----- Supplied information
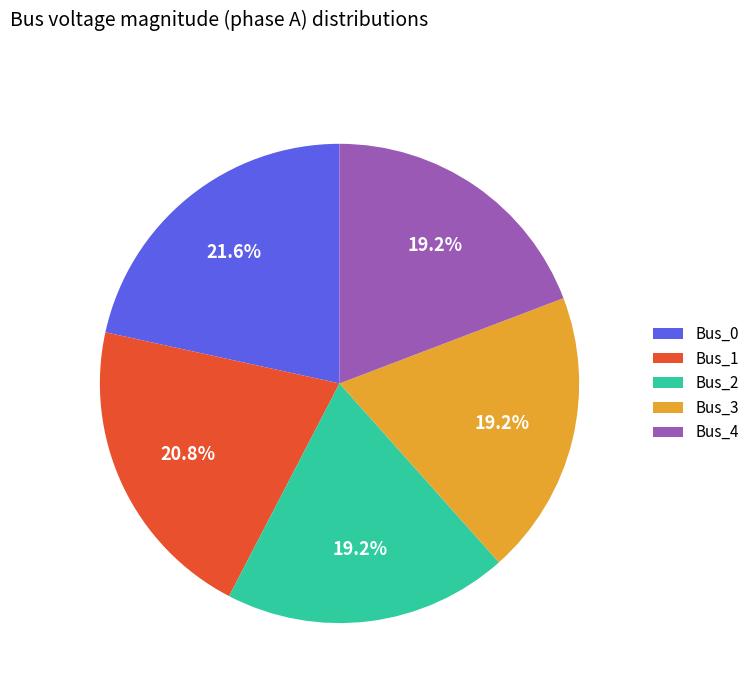

To the nearest percent, what portion does Bus_3 represent?

19%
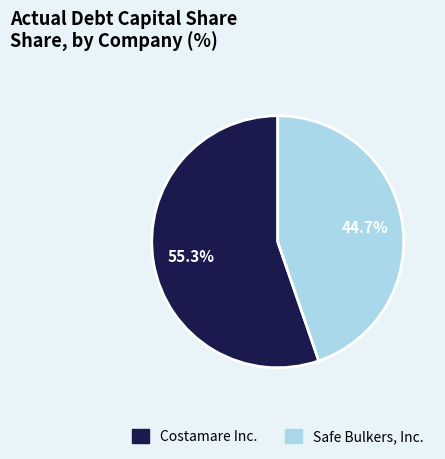

Does any single category account for the majority?

Yes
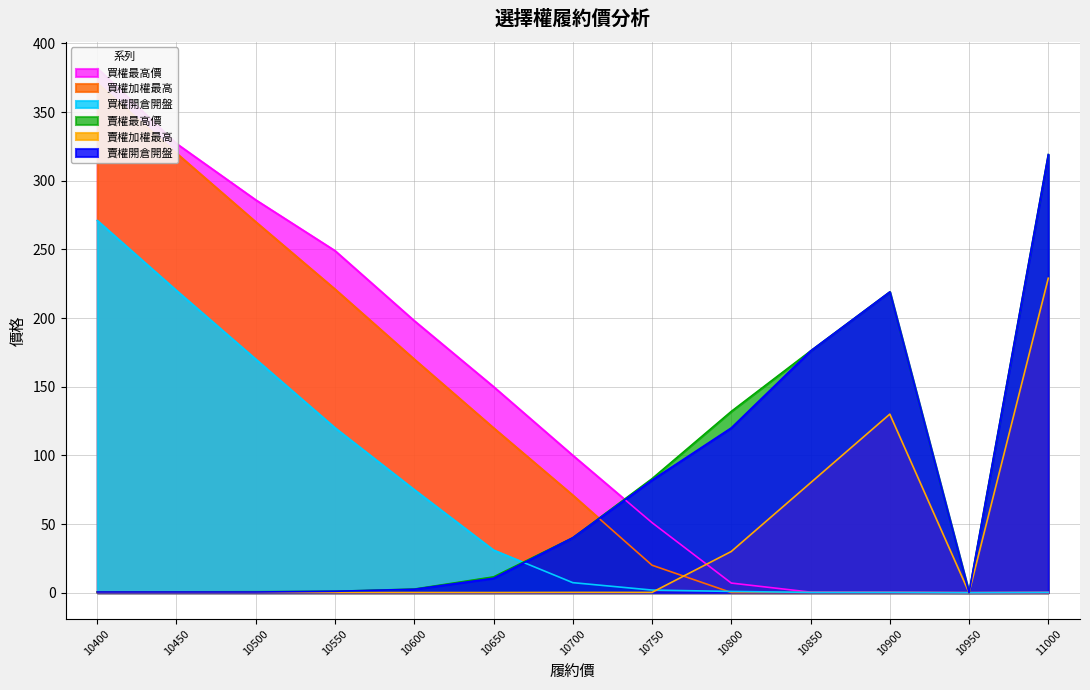

Reading right to left, list all the values displayed in this chart.

買權最高價: 0.2	0.0	0.3	0.4	7.0	51.0	100.0	150.0	198.0	249.0	286.0	327.0	382.0
買權加權最高: 0.1	0.0	0.1	0.1	0.1	20.0	71.0	120.0	170.0	221.0	270.0	320.0	371.0
買權開倉開盤: 0.2	0.0	0.2	0.2	0.9	1.9	7.3	31.0	75.0	120.0	170.0	220.0	271.0
賣權最高價: 319.0	0.0	219.0	176.0	132.0	83.0	40.0	11.5	2.6	1.0	0.7	0.6	0.5
賣權加權最高: 229.0	0.0	130.0	80.0	30.0	0.2	0.2	0.1	0.1	0.1	0.2	0.2	0.2
賣權開倉開盤: 319.0	0.0	219.0	176.0	120.0	82.0	40.0	10.5	2.5	1.0	0.5	0.5	0.5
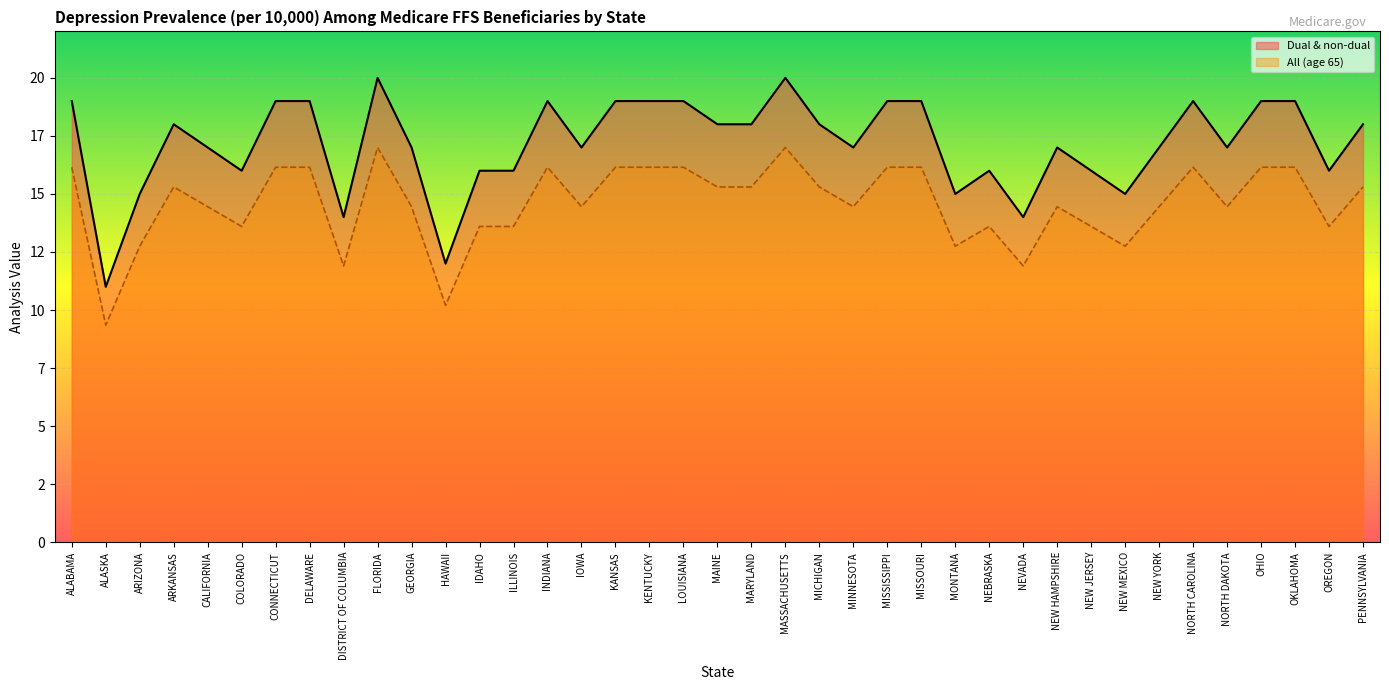

At IOWA, list the series in order from smallest to largest.

All (age 65), Dual & non-dual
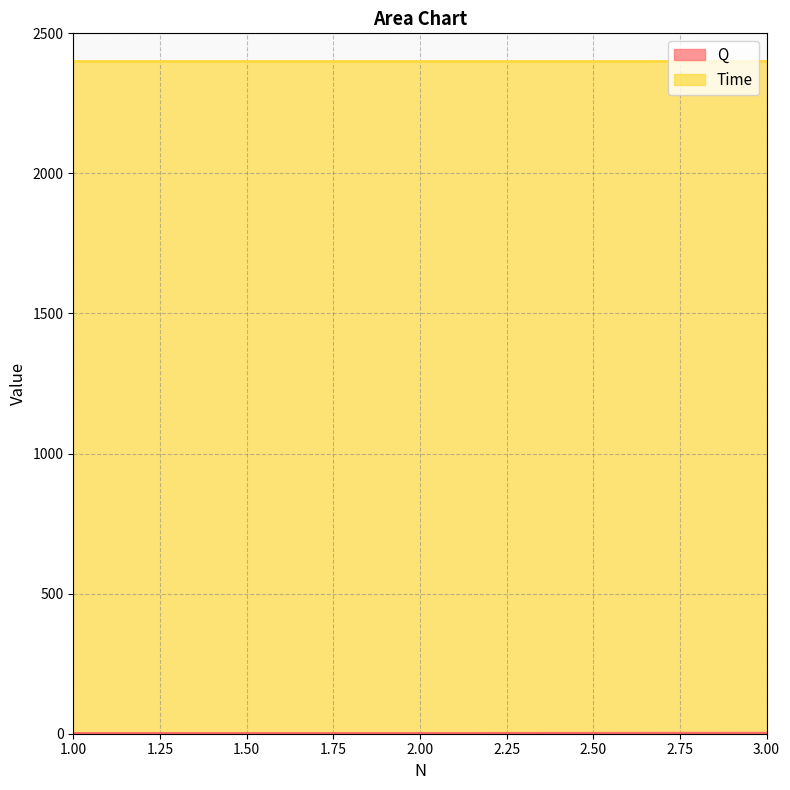

The chart shows a value of 2 at 2. True or false?

False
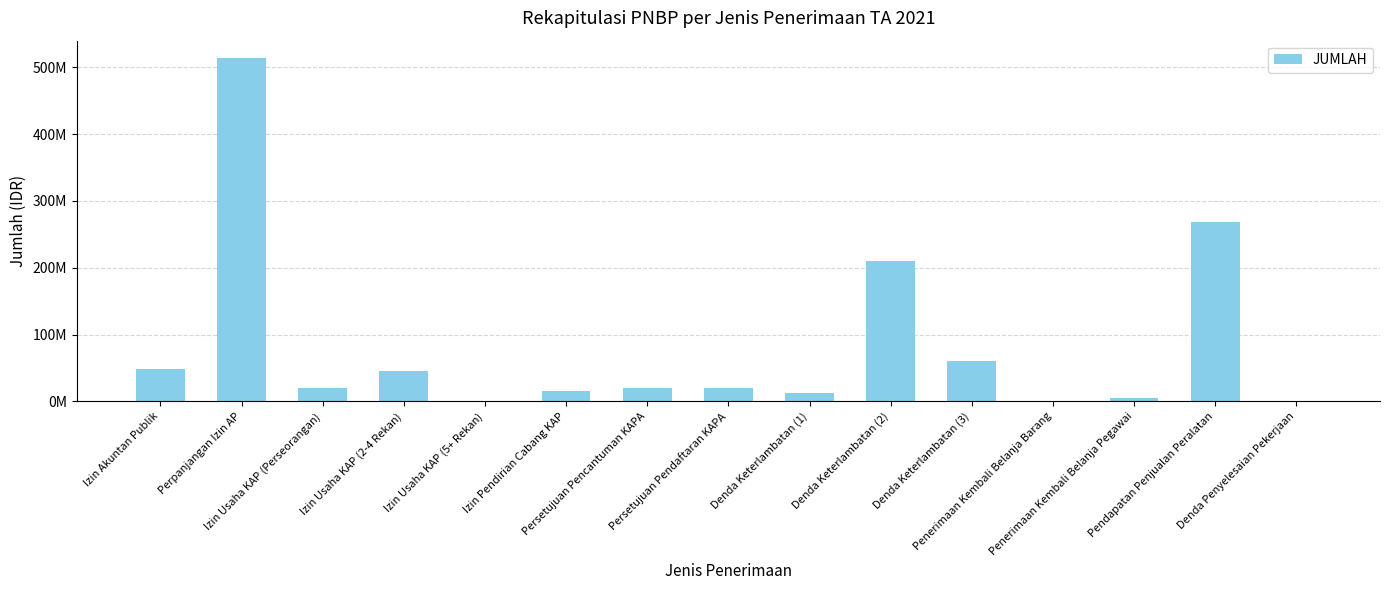

Are the bars horizontal?

No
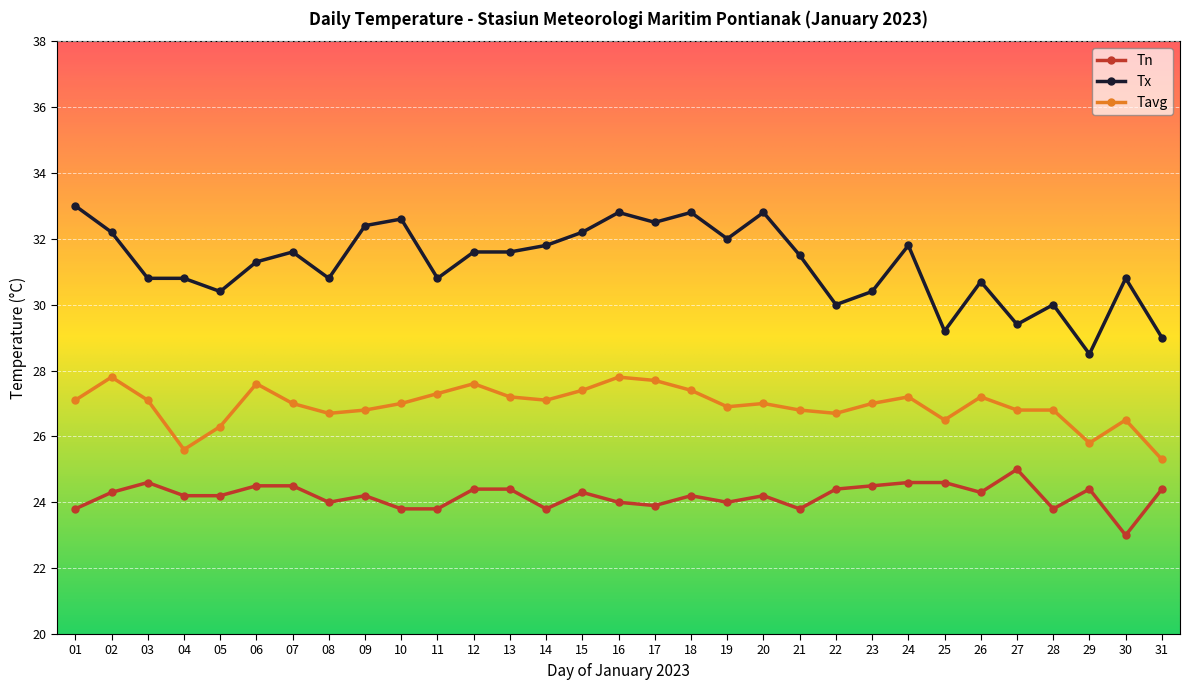

Does the chart display data point markers on the line(s)?

Yes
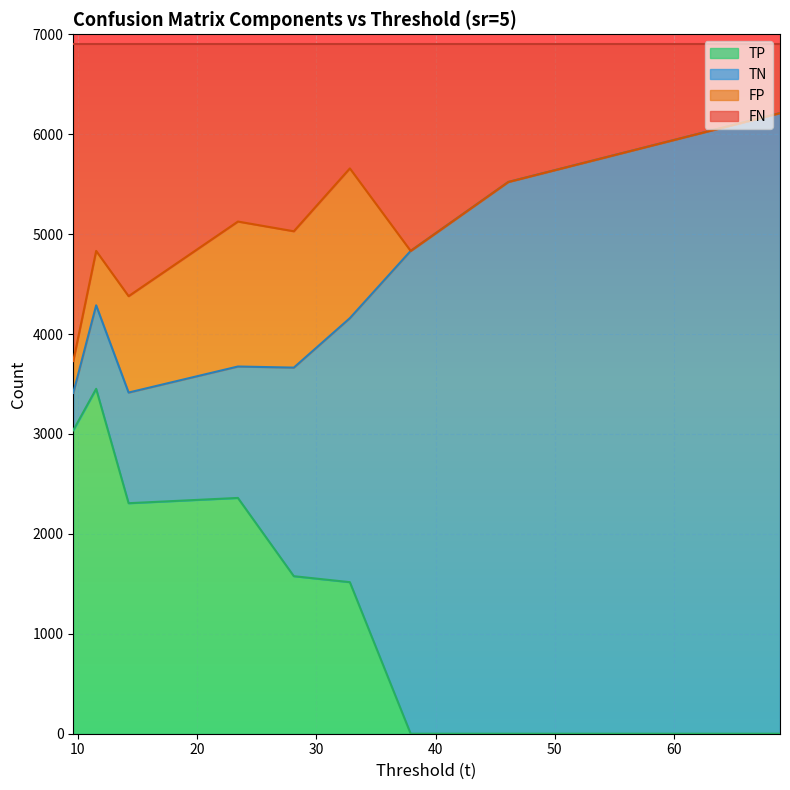

What is the highest value of the TP series?

3451.9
----------
» Problem to work on
Reproduce the entries word for word, starting with the line that contains "Does the chart" and continuing through the end of the entries. Leave the picture placeholders out of your answer.

» Solution to this problem
Does the chart display data point markers on the line(s)?

Yes

What is the highest value of the TP series?

3451.9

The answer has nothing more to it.